2 tablespoons olive oil
1/2 pound red or small Yukon Gold potatoes, scrubbed and cut into 1/2-inch cubes
1 small yellow or Vidalia onion, minced
2 1/2-3 cups chicken broth
2 large celery stalks, minced
1/4 cup flour
2 cloves garlic, minced
2 cups shredded rotisserie chicken
1 sheet puff pastry, thawed in the refrigerator
1 large carrot, peeled and sliced into 1/4 inch-thick coins
1 large egg
1/2 pound green beans, trimmed and sliced into 1 1/2-inch lengths
Preheat the oven to 400.
Heat the olive oil in an oven-safe, heavy-bottomed 12-inch skillet over medium heat until shimmering. Add the onion, celery, and garlic, and sprinkle with a pinch of kosher salt. Cook for about 5 minutes, until the vegetables are softened but not browning
Stir in the carrots, green beans and potatoes, then add the chicken broth. You may not need all 3 cups of broth; only add as much as you need to barely cover the vegetables
Bring to a simmer and cook for about 10 minutes until the broth is slightly reduced and absorbed, then taste for seasoning and add salt as needed.
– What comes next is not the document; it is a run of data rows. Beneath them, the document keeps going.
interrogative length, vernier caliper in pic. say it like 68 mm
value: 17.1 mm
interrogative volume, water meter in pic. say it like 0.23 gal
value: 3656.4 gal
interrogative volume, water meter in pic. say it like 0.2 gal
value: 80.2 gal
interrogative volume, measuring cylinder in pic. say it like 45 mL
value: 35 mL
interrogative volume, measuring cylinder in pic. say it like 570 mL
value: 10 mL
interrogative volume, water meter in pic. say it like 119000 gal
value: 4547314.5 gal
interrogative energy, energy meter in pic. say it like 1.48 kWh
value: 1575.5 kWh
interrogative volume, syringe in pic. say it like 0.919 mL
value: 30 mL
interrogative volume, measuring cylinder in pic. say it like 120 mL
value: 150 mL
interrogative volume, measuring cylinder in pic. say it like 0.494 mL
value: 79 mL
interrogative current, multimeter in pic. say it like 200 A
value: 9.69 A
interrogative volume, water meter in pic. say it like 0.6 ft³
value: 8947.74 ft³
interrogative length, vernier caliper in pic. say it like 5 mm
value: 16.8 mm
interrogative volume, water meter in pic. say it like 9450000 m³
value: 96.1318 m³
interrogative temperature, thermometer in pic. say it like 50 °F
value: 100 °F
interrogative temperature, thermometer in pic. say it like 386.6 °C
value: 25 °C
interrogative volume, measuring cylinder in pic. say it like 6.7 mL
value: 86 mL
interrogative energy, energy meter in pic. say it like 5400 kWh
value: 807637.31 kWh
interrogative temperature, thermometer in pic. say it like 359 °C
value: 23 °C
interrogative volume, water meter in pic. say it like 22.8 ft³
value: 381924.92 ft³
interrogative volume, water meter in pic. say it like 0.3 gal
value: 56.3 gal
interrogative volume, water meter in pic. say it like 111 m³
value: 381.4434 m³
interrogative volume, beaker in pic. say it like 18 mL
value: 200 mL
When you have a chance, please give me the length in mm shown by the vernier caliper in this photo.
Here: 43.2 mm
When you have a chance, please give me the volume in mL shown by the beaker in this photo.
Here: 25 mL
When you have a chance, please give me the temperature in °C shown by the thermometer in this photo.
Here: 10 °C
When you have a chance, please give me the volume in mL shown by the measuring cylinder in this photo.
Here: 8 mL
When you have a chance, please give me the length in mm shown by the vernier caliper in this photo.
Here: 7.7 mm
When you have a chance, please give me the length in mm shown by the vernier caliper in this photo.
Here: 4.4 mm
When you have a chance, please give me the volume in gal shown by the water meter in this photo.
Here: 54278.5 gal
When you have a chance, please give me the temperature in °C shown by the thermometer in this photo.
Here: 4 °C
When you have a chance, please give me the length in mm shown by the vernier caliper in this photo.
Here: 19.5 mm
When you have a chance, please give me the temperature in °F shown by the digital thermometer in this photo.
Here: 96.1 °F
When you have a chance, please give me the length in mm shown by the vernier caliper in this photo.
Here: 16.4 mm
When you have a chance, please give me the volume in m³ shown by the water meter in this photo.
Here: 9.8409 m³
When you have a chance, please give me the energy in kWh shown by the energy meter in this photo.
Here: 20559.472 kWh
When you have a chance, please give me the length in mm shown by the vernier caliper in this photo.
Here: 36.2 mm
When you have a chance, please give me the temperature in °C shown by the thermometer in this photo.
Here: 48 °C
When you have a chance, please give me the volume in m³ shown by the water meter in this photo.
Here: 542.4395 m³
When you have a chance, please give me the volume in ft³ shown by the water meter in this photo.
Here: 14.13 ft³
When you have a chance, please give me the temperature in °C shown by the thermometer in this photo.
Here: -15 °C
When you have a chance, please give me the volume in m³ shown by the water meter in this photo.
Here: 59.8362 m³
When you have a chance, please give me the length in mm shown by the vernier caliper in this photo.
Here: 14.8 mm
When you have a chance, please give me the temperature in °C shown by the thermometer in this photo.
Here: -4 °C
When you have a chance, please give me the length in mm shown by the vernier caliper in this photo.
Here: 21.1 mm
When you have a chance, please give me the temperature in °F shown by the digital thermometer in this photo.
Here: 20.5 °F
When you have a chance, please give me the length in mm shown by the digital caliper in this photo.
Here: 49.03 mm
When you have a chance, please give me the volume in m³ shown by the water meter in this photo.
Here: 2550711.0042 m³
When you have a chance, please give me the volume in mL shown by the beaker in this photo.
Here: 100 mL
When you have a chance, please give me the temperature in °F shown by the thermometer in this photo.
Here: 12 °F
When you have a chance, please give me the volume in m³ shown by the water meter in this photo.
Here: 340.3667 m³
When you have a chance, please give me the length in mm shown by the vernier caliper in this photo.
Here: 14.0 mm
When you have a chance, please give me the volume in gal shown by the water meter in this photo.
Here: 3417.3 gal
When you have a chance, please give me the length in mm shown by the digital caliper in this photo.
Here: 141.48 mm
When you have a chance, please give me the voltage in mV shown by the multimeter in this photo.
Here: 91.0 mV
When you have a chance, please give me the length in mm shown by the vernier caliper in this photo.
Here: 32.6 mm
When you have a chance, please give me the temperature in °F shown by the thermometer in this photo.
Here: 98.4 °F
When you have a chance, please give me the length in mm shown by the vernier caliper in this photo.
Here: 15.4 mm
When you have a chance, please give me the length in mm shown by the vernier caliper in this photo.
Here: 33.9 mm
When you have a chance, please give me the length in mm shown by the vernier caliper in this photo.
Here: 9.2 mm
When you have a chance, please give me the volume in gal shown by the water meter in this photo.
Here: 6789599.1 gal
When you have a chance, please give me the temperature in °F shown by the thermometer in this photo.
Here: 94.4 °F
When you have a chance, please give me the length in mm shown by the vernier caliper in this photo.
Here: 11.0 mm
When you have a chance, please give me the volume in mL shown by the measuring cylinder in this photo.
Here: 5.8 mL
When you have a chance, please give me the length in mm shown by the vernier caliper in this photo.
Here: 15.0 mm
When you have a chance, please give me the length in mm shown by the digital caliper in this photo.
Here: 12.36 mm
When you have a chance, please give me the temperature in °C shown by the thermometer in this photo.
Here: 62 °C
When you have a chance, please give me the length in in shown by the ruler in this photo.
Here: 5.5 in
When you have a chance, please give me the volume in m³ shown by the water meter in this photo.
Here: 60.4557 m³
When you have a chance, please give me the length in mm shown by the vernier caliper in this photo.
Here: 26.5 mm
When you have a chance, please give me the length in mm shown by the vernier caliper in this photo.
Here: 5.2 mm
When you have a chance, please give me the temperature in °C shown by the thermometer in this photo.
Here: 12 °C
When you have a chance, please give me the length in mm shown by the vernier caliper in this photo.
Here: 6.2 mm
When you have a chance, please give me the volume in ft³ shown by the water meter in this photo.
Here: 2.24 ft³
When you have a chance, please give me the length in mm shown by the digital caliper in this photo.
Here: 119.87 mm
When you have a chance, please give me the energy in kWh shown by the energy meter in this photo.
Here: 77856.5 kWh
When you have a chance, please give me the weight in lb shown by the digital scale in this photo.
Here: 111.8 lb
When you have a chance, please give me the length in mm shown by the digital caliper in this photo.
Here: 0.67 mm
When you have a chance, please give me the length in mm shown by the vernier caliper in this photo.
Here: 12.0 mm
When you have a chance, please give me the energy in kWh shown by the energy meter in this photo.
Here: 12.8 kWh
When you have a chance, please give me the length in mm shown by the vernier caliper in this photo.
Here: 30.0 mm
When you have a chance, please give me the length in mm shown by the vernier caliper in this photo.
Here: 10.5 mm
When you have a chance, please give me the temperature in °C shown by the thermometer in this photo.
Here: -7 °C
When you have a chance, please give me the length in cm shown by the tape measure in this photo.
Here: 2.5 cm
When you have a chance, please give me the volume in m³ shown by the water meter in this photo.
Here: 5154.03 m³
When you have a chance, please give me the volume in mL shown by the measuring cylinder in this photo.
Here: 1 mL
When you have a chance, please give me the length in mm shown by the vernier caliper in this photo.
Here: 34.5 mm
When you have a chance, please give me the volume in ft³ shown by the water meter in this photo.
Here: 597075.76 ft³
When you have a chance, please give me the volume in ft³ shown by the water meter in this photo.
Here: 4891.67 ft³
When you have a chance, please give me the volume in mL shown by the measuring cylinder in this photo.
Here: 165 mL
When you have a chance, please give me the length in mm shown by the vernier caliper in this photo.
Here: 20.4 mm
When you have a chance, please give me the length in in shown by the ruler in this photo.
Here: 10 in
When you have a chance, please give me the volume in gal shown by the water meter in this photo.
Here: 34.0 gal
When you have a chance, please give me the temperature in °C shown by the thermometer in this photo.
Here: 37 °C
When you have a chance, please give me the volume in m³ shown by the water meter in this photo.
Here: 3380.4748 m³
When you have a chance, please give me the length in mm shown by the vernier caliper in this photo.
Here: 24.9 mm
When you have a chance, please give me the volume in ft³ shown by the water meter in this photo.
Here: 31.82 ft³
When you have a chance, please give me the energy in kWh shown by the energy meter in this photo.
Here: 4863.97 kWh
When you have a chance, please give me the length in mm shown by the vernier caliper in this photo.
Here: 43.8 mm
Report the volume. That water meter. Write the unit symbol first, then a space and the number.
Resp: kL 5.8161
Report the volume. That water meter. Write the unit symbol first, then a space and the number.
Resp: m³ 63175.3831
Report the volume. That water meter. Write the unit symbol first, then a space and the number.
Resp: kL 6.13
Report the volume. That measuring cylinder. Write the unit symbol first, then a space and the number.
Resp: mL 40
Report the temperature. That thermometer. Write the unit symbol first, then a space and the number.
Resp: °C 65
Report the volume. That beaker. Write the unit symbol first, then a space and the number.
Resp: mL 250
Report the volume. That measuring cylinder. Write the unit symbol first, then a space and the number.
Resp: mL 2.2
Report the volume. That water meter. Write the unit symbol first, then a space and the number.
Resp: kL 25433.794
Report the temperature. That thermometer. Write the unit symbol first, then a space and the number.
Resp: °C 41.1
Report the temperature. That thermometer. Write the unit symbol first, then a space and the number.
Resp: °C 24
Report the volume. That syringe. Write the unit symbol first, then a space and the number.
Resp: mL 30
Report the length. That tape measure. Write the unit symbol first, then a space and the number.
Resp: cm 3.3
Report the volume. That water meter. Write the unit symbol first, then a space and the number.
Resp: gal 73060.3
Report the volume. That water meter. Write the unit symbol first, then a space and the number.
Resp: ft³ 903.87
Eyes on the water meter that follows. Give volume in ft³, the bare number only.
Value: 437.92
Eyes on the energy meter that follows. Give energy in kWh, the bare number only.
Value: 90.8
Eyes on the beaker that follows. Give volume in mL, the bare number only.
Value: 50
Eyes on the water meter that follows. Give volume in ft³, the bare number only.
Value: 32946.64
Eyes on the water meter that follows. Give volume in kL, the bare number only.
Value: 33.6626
Sprinkle the flour evenly over the vegetables and stir into the mixture. Add the chicken and bring the liquid back to a simmer.
Unfold the sheet of puff pastry and gently use a rolling pin if needed to stretch it to the width of the skillet.
Whisk the egg with 1 tablespoon water to make an egg wash.
Remove the skillet from the heat and place the puff pastry over the vegetables and sauce, tucking the edges of the pastry into the skillet to completely cover the filling. Brush the pastry with the egg wash.
Bake for 15 minutes, until the pastry is puffed and golden. Let the pot pie rest for 10 minutes before serving.